Today, you and I live in a culture without strong moral leaders or clear moral values. So many voices are speaking from so many different perspectives that we are unable to understand how we should think, speak, and act. How do we determine what is right or wrong? How can we decide to do this or do that? On what foundation do we build our lives?
For example, everyone in our nation has the constitutional right to speak their opinions. In Charlotte, a Mecklenburg county commissioner calls homosexuals “sexual predators,” compares illegal immigrants to “drug dealers,” and says Blacks “live in a moral sewer.” His opponents call him a Nazi. The rhetoric has become intense. In public, on the internet, on talk shows, everyone has every legal right to say whatever they wish about anyone or anything.
Yet, does this public leader or his critics have the moral right to speak words that are factually untrue? Homosexuals are not sexual predators. Illegal aliens are not drug runners. Blacks do not live in a moral sewer. And the one who says all these things is not a Nazi. Does anyone have the moral right to lie and wound real men and women? Does hate speech lead us to a more just and whole society?
How do we, followers of Jesus Christ, determine for ourselves and judge others about what is appropriate to think, say, and do? On what foundation do we determine what is right or wrong? How can we decide to do this or that?

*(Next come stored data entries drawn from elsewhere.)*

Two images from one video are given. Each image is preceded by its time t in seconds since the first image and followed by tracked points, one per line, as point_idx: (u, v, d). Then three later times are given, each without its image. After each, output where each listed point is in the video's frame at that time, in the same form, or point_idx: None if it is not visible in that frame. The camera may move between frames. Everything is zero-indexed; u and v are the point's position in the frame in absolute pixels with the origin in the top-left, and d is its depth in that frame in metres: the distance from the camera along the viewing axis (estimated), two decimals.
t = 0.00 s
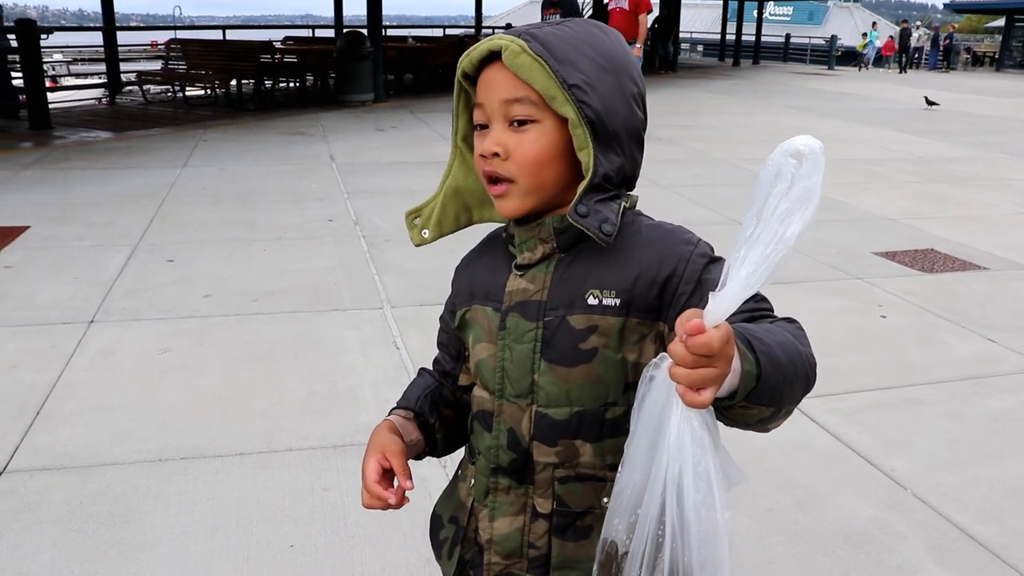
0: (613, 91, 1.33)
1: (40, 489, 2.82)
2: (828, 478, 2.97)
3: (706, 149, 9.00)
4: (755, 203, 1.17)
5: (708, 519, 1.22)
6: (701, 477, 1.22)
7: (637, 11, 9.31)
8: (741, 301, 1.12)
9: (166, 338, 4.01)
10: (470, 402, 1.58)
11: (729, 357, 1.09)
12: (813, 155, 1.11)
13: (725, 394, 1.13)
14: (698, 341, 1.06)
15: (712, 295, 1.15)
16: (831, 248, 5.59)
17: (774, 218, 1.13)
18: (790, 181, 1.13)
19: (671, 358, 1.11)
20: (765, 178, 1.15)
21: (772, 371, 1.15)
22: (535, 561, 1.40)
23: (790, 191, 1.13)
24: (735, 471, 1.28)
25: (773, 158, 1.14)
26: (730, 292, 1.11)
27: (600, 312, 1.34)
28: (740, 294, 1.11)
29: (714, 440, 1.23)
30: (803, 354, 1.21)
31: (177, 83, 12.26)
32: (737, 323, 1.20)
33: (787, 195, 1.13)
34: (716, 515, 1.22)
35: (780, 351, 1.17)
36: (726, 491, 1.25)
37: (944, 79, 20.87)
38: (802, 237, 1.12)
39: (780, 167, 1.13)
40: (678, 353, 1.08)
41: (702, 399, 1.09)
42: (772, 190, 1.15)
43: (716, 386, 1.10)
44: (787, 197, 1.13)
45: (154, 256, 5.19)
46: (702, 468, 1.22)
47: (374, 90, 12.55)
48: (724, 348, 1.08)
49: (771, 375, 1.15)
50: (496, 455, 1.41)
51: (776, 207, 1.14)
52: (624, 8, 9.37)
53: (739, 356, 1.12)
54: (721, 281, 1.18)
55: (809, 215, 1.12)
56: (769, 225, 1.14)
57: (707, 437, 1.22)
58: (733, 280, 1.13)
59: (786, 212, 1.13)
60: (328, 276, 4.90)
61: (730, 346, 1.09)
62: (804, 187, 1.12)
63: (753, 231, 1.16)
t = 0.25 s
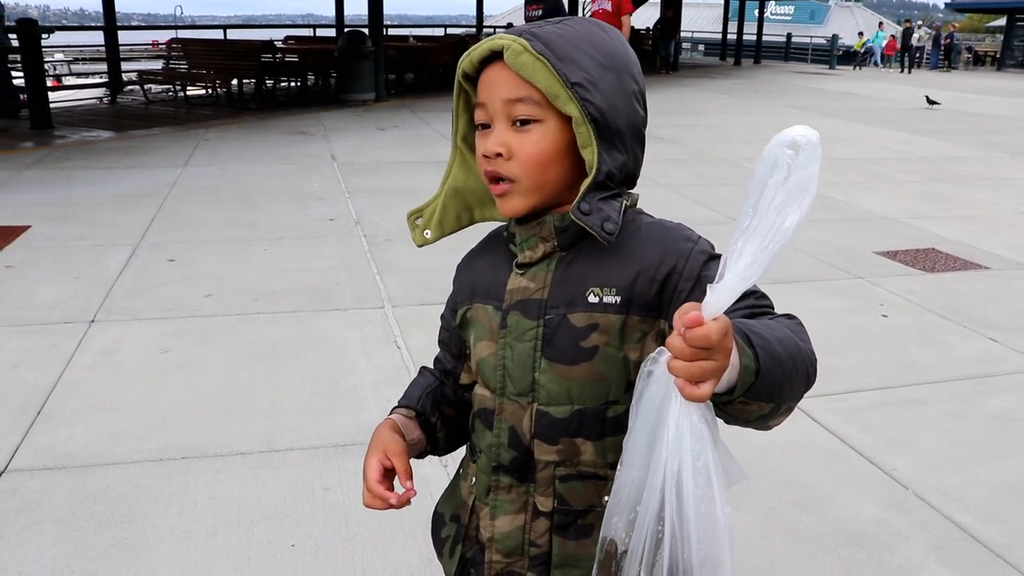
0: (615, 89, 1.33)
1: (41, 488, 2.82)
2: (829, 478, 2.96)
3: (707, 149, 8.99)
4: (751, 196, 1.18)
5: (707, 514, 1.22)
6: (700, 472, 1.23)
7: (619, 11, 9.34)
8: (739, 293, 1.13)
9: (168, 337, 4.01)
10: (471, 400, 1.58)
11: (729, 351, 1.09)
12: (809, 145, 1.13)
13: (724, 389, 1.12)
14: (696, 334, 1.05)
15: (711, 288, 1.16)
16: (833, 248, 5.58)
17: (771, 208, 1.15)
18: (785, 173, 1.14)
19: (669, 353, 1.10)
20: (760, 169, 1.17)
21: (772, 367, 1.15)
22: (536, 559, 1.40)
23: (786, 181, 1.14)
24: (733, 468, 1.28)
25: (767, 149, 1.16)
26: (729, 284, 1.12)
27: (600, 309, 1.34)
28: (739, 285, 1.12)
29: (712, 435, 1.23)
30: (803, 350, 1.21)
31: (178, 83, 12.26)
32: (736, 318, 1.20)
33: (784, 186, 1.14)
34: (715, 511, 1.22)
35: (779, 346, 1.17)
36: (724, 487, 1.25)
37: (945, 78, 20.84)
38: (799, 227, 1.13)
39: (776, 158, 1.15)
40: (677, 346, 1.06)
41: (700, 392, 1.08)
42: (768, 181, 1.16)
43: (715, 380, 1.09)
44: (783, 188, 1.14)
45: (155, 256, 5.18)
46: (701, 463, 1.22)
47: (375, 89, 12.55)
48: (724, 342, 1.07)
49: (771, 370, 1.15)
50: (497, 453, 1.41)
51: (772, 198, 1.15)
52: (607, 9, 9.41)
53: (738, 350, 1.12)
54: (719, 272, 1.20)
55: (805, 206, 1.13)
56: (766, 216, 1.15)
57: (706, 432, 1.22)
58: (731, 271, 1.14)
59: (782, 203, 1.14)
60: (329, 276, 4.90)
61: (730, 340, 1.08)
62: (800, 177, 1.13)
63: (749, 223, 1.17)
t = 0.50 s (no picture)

For those of us who follow Jesus Christ, we do live under a higher moral system. For people who claim Jesus Christ as their friend, our thoughts, our words, and our actions are judged by a standard established by Jesus Christ. Within the Church, we are not autonomous individuals, who can think whatever, say whatever, and act however we want. Instead, we Christians are citizens of the Kingdom of God. We are called to imitate a teacher who lived two thousand years ago.
On Sunday, we begin a new sermon series based on Jesus’ Sermon on the Mount.